User input | Intro to CS - Python | Khan Academy
What are some of the ways you interact with digital technology every day? You might press a button, enter something into a text box, or swipe up or down. You might even move a joystick on a controller, tap a credit card, or turn a knob on a car. These are all ways that a program can ask for input from a user. The program waits for the user's response and then reacts to it.
In Python, we can ask the user for input with the input function. When I run this program, I see a blinking cursor appear in the console. If I type something in here and hit enter, the program terminates. But what happened to that value that I entered? It's there. The computer received it, but just like any value, we can't see it unless we tell the computer to print it.
When we use the input function, we want to think about our user interface. The person using our program may be someone else who doesn't know anything about our code, just how we don't know how the programming behind most of the technology we use every day works. We just know how to use it. So we need to make sure we're giving the user enough information so they know what to enter when they see the prompt.
Luckily for us, the input function takes a single input value. Whatever string we put inside these parentheses will show up in the console on the same line right before that blinking cursor. We want to make this prompt message descriptive so the user knows what we're asking for. Maybe they need to choose between a few values or enter a date.
Here, let's imagine we're building a weather app, and we want the user to enter a city so we can load the weather for it. I'll add a descriptive prompt here to make sure the user knows we're looking for a city name. By convention, we usually add a single space character at the end of any prompt message, so we get a space in the console between the message and the cursor.
At the top of the app, I want to display "Weather for city name." So I'm just going to concatenate that to the front of the input call because we know the input function returns whatever string the user entered at the prompt. What if I also want a section on the page to display "City name 10-day forecast?" If I add another input function call, now two prompts show up in the console, so the user has to enter the city name twice, and there's no guarantee that they enter the same city name both times.
Instead, sounds like we want to store that first city name that the user entered so we can use it later. This calls for a variable. In most cases, this is the first thing you want to do with the output of an input function because we want to save that information that the user gave us. Then I can just access that variable anywhere I want to use the user's input.
You may be thinking, "Hold up, you were talking about tapping a credit card or swiping on my phone, not typing something into this janky prompt in the console." It's not because we're building fake programs; it's because we're working on the back end of an application. Most digital technology has a front end and a back end. The back end is what the application does; it's the main logic in the data processing.
The front end is what the application looks and feels like; it's the visual or tactile elements that the user interacts with. The front end and the back end then communicate. The front end tells the back end what actions the user took; the back end processes that information and then tells the front end what data to display. Then the front end takes that data and decides how to display it to the user.
Both parts are equally important. If I have a game where the controls are super confusing and show up in unexpected places on the screen, then no one's going to play my game, even if it's the coolest game ever. On the other hand, if I have a beautifully designed website with an easy-to-navigate layout, but the search results are garbage and everything's slow to load, no one's going to use my application either.

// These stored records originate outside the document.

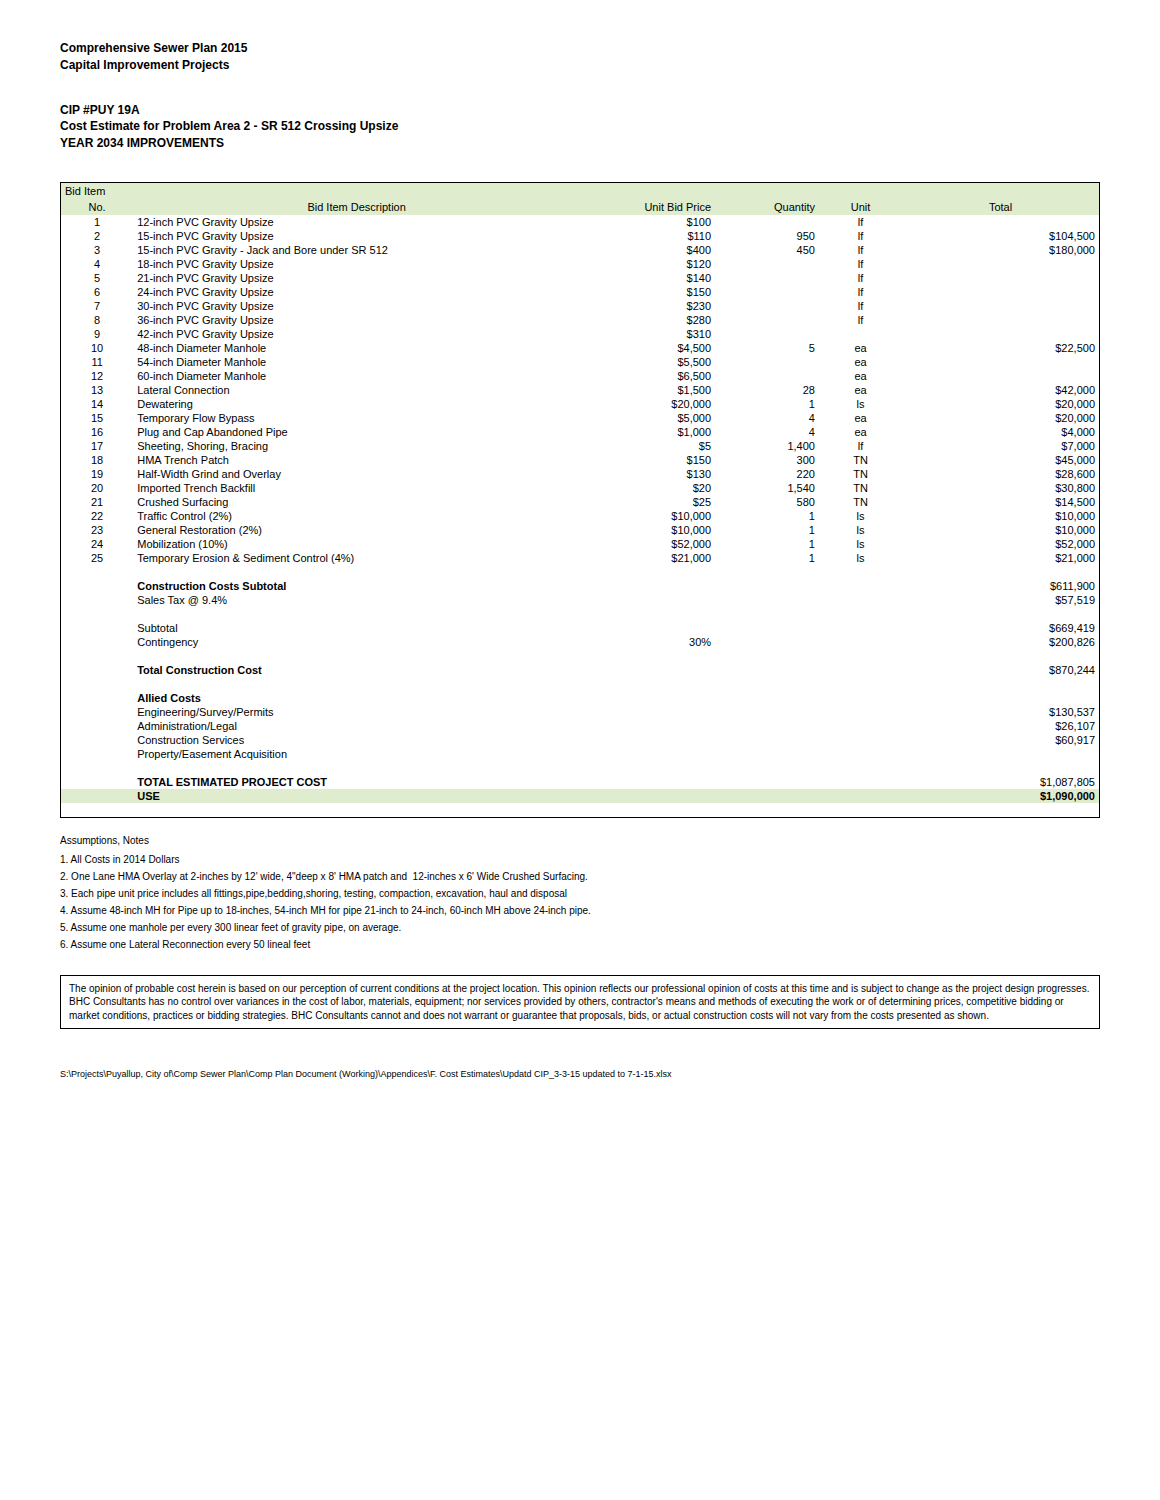Comprehensive Sewer Plan 2015
Capital Improvement Projects
CIP #PUY 19A
Cost Estimate for Problem Area 2 - SR 512 Crossing Upsize
YEAR 2034 IMPROVEMENTS
| Bid Item | | | | |
| --- | --- | --- | --- | --- |
| No. | Bid Item Description | Unit Bid Price | Quantity | Unit | Total |
| 1 | 12-inch PVC Gravity Upsize | $100 | | lf | |
| 2 | 15-inch PVC Gravity Upsize | $110 | 950 | lf | $104,500 |
| 3 | 15-inch PVC Gravity - Jack and Bore under SR 512 | $400 | 450 | lf | $180,000 |
| 4 | 18-inch PVC Gravity Upsize | $120 | | lf | |
| 5 | 21-inch PVC Gravity Upsize | $140 | | lf | |
| 6 | 24-inch PVC Gravity Upsize | $150 | | lf | |
| 7 | 30-inch PVC Gravity Upsize | $230 | | lf | |
| 8 | 36-inch PVC Gravity Upsize | $280 | | lf | |
| 9 | 42-inch PVC Gravity Upsize | $310 | | | |
| 10 | 48-inch Diameter Manhole | $4,500 | 5 | ea | $22,500 |
| 11 | 54-inch Diameter Manhole | $5,500 | | ea | |
| 12 | 60-inch Diameter Manhole | $6,500 | | ea | |
| 13 | Lateral Connection | $1,500 | 28 | ea | $42,000 |
| 14 | Dewatering | $20,000 | 1 | ls | $20,000 |
| 15 | Temporary Flow Bypass | $5,000 | 4 | ea | $20,000 |
| 16 | Plug and Cap Abandoned Pipe | $1,000 | 4 | ea | $4,000 |
| 17 | Sheeting, Shoring, Bracing | $5 | 1,400 | lf | $7,000 |
| 18 | HMA Trench Patch | $150 | 300 | TN | $45,000 |
| 19 | Half-Width Grind and Overlay | $130 | 220 | TN | $28,600 |
| 20 | Imported Trench Backfill | $20 | 1,540 | TN | $30,800 |
| 21 | Crushed Surfacing | $25 | 580 | TN | $14,500 |
| 22 | Traffic Control (2%) | $10,000 | 1 | ls | $10,000 |
| 23 | General Restoration (2%) | $10,000 | 1 | ls | $10,000 |
| 24 | Mobilization (10%) | $52,000 | 1 | ls | $52,000 |
| 25 | Temporary Erosion & Sediment Control (4%) | $21,000 | 1 | ls | $21,000 |
| | Construction Costs Subtotal | | | | $611,900 |
| | Sales Tax @ 9.4% | | | | $57,519 |
| | Subtotal | | | | $669,419 |
| | Contingency | 30% | | | $200,826 |
| | Total Construction Cost | | | | $870,244 |
| | Allied Costs | | | | |
| | Engineering/Survey/Permits | | | | $130,537 |
| | Administration/Legal | | | | $26,107 |
| | Construction Services | | | | $60,917 |
| | Property/Easement Acquisition | | | | |
| | TOTAL ESTIMATED PROJECT COST | | | | $1,087,805 |
| | USE | | | | $1,090,000 |
Assumptions, Notes
1. All Costs in 2014 Dollars
2. One Lane HMA Overlay at 2-inches by 12' wide, 4"deep x 8' HMA patch and 12-inches x 6' Wide Crushed Surfacing.
3. Each pipe unit price includes all fittings,pipe,bedding,shoring, testing, compaction, excavation, haul and disposal
4. Assume 48-inch MH for Pipe up to 18-inches, 54-inch MH for pipe 21-inch to 24-inch, 60-inch MH above 24-inch pipe.
5. Assume one manhole per every 300 linear feet of gravity pipe, on average.
6. Assume one Lateral Reconnection every 50 lineal feet
The opinion of probable cost herein is based on our perception of current conditions at the project location. This opinion reflects our professional opinion of costs at this time and is subject to change as the project design progresses. BHC Consultants has no control over variances in the cost of labor, materials, equipment; nor services provided by others, contractor's means and methods of executing the work or of determining prices, competitive bidding or market conditions, practices or bidding strategies. BHC Consultants cannot and does not warrant or guarantee that proposals, bids, or actual construction costs will not vary from the costs presented as shown.
S:\Projects\Puyallup, City of\Comp Sewer Plan\Comp Plan Document (Working)\Appendices\F. Cost Estimates\Updatd CIP_3-3-15 updated to 7-1-15.xlsx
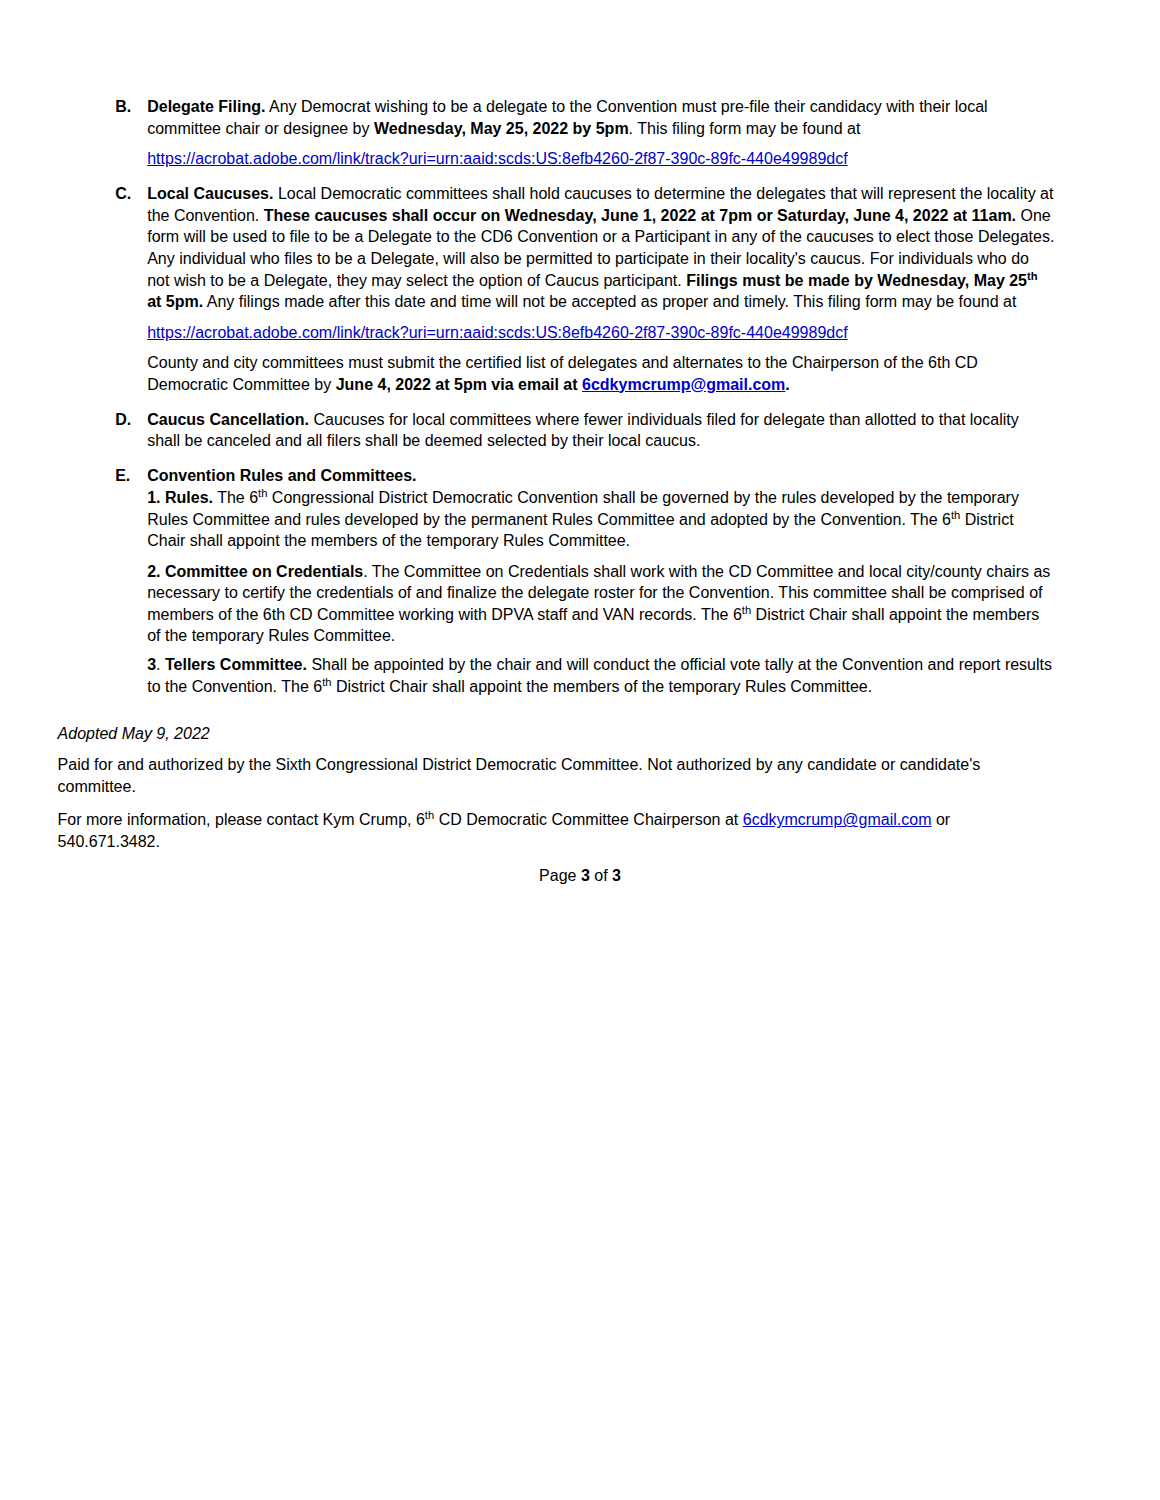B.
Delegate Filing. Any Democrat wishing to be a delegate to the Convention must pre-file their candidacy with their local committee chair or designee by Wednesday, May 25, 2022 by 5pm. This filing form may be found at
https://acrobat.adobe.com/link/track?uri=urn:aaid:scds:US:8efb4260-2f87-390c-89fc-440e49989dcf
C.
Local Caucuses. Local Democratic committees shall hold caucuses to determine the delegates that will represent the locality at the Convention. These caucuses shall occur on Wednesday, June 1, 2022 at 7pm or Saturday, June 4, 2022 at 11am. One form will be used to file to be a Delegate to the CD6 Convention or a Participant in any of the caucuses to elect those Delegates. Any individual who files to be a Delegate, will also be permitted to participate in their locality's caucus. For individuals who do not wish to be a Delegate, they may select the option of Caucus participant. Filings must be made by Wednesday, May 25th at 5pm. Any filings made after this date and time will not be accepted as proper and timely. This filing form may be found at
https://acrobat.adobe.com/link/track?uri=urn:aaid:scds:US:8efb4260-2f87-390c-89fc-440e49989dcf
County and city committees must submit the certified list of delegates and alternates to the Chairperson of the 6th CD Democratic Committee by June 4, 2022 at 5pm via email at 6cdkymcrump@gmail.com.
D.
Caucus Cancellation. Caucuses for local committees where fewer individuals filed for delegate than allotted to that locality shall be canceled and all filers shall be deemed selected by their local caucus.
E.
Convention Rules and Committees.
1. Rules. The 6th Congressional District Democratic Convention shall be governed by the rules developed by the temporary Rules Committee and rules developed by the permanent Rules Committee and adopted by the Convention. The 6th District Chair shall appoint the members of the temporary Rules Committee.
2. Committee on Credentials. The Committee on Credentials shall work with the CD Committee and local city/county chairs as necessary to certify the credentials of and finalize the delegate roster for the Convention. This committee shall be comprised of members of the 6th CD Committee working with DPVA staff and VAN records. The 6th District Chair shall appoint the members of the temporary Rules Committee.
3. Tellers Committee. Shall be appointed by the chair and will conduct the official vote tally at the Convention and report results to the Convention. The 6th District Chair shall appoint the members of the temporary Rules Committee.
Adopted May 9, 2022
Paid for and authorized by the Sixth Congressional District Democratic Committee. Not authorized by any candidate or candidate's committee.
For more information, please contact Kym Crump, 6th CD Democratic Committee Chairperson at 6cdkymcrump@gmail.com or 540.671.3482.
Page 3 of 3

Some programmers work on both backend and front-end, but many programming teams are divided into backend developers and front-end developers because they're both such critical but different skill sets. Python is primarily a back-end programming language, so when you use the input function, imagine there's a front end that goes with it.
If you want to handle touch gestures on a phone, maybe your input prompt asks the user if they want to swipe right, left, up, or down. Or if it's a text box, then maybe the prompt is just the label for it, like "Search" or "Subject." You can imagine your print output the same way: the back end's just returning the plain data, but the front end would lay it out nicely on the screen.
So if you ever start feeling like, "Hey, this console input-output thing feels kind of blah," remember that most programs don't look fancy either. It's thanks to front end developers that applications look cool and easy to use, and it's thanks to back end developers that they do complex and interesting things.
Let's focus on mastering one thing at a time, though. For us, that means making our programs do cool things, and we'll worry about how they look later.